--- TEXT BLOCK Enclosed Below ---
# Audi tts mk3 lowering



## raay (Mar 11, 2014)

HALLLO EVERYBODY

I want to drop my tts 30mm with eibach springs will I have any rubbbing issues ? Or any issues going over humps etc

THANK YOUUUU

I MAY CONSIDER AIR RIDE BUT IL WAIT ON THE RESPONCE's FIRST


----------



## phazer (Apr 2, 2018)

It won't rub (even on 20" rims IIRC). However you should have the mag ride re-calibrated. A dealer can do it but there's also a retro fit guy on Audi-Sport who can do it too.

As for speed bumps etc, that depends on how ridiculous your local council is :lol:


----------



## raay (Mar 11, 2014)

phazer said:


> It won't rub (even on 20" rims IIRC). However you should have the mag ride re-calibrated. A dealer can do it but there's also a retro fit guy on Audi-Sport who can do it too.
> 
> As for speed bumps etc, that depends on how ridiculous your local council is :lol:


Hi thank you,

I don't believe mine has mag ride? Or do they all come with mag ride?

Also was thinking of 12mm spacers all round would you recommend any other spacer mm?

Thanks again


----------



## phazer (Apr 2, 2018)

I though all TTS' were fitted with Mag ride. What year is yours? Certainly 2017/2018 and the new facelift are Mag ride.

There's a thread on here discussing spacers, IIRC you'll be fine with 12mm.


----------



## raay (Mar 11, 2014)

phazer said:


> I though all TTS' were fitted with Mag ride. What year is yours? Certainly 2017/2018 and the new facelift are Mag ride.
> 
> There's a thread on here discussing spacers, IIRC you'll be fine with 12mm.


I rang up the dealer they said I have mag ride nooooooooo 

Now what can I still get the eibach springs still fitted without this recalab thingy?


----------



## phazer (Apr 2, 2018)

Up to you if you want to continue but it will mean a couple of things:

Firstly, there will be next to no difference between any of the profile settings, eg Comfort / Dynamic

Secondly, the suspension will be monitoring from an unknown point so the ride may well be interesting and not in a good way.

Find the retro fit guy on Audi Sport - there's a mag ride thread in the 8V S3 forum and see how much he charges, I've no idea.


----------



## raay (Mar 11, 2014)
--- End of Enclosed TEXT BLOCK ---
TASK 1: In the listing, swap "slice" for "segment" in the stretch from the line containing "Is there any" through the end of the listing. Return only that stretch, with nothing else changed.
The forum thread and the listing have no connection to each other.
--- TASK INPUTS Enclosed Below ---
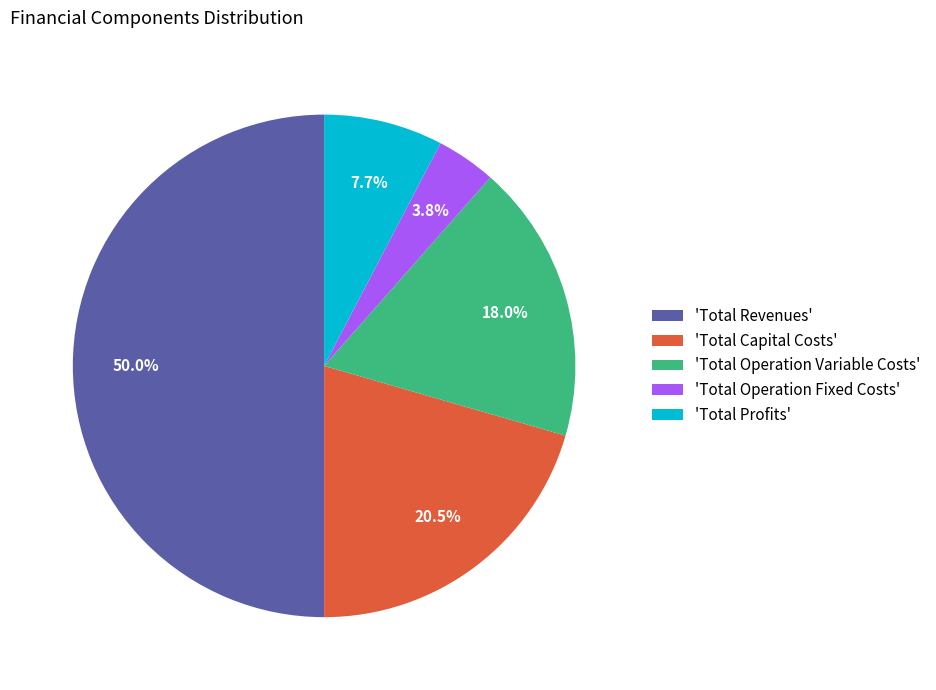

How many slices are in this pie chart?

5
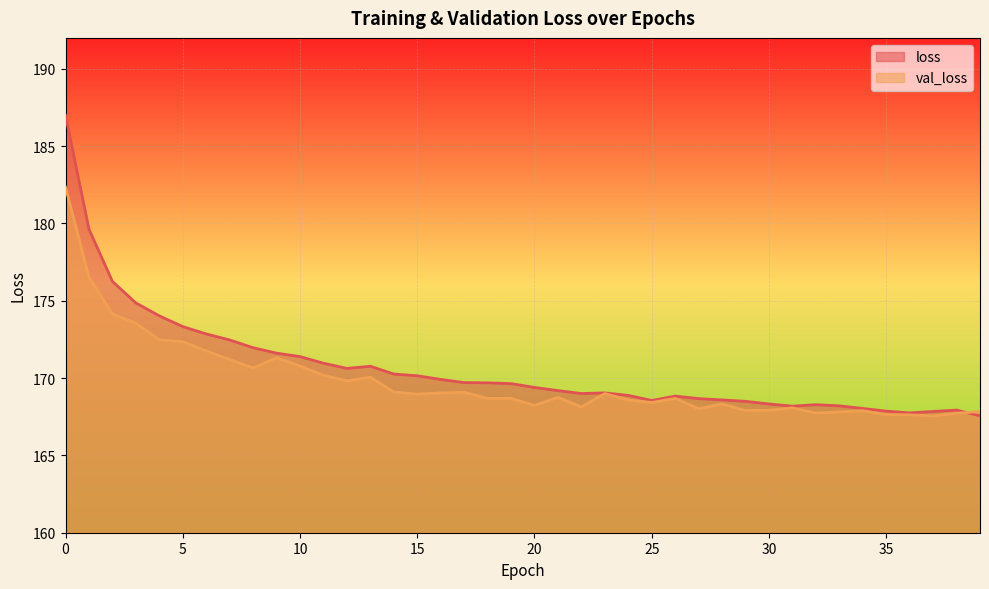

What is the lowest value of the val_loss series?

167.6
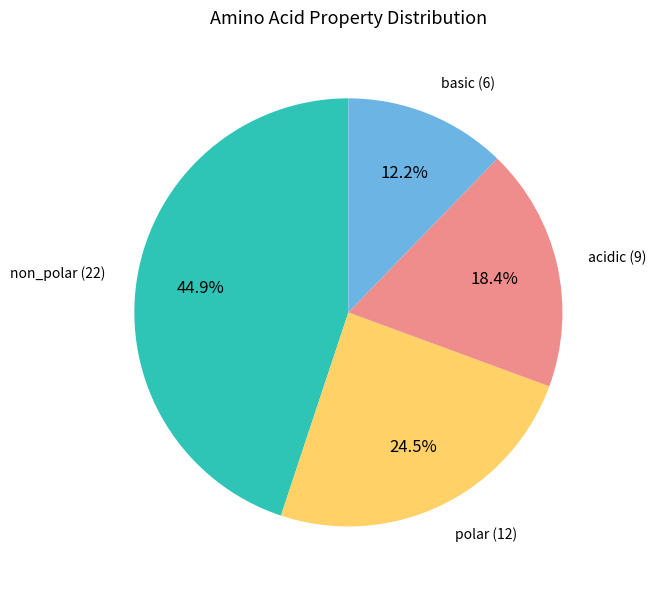

Is there any slice that represents more than half of the pie?

No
--- End of Enclosed TASK INPUTS ---
TASK 2: Translate this sentence from the forum thread about lowering an Audi TTS into Spanish: "A dealer can do it but there's also a retro fit guy on Audi-Sport who can do it too."

RESULT 1:
Is there any segment that represents more than half of the pie?

No

RESULT 2: Un concesionario puede hacerlo, pero también hay en Audi-Sport un tipo que hace retroadaptaciones y que también puede hacerlo.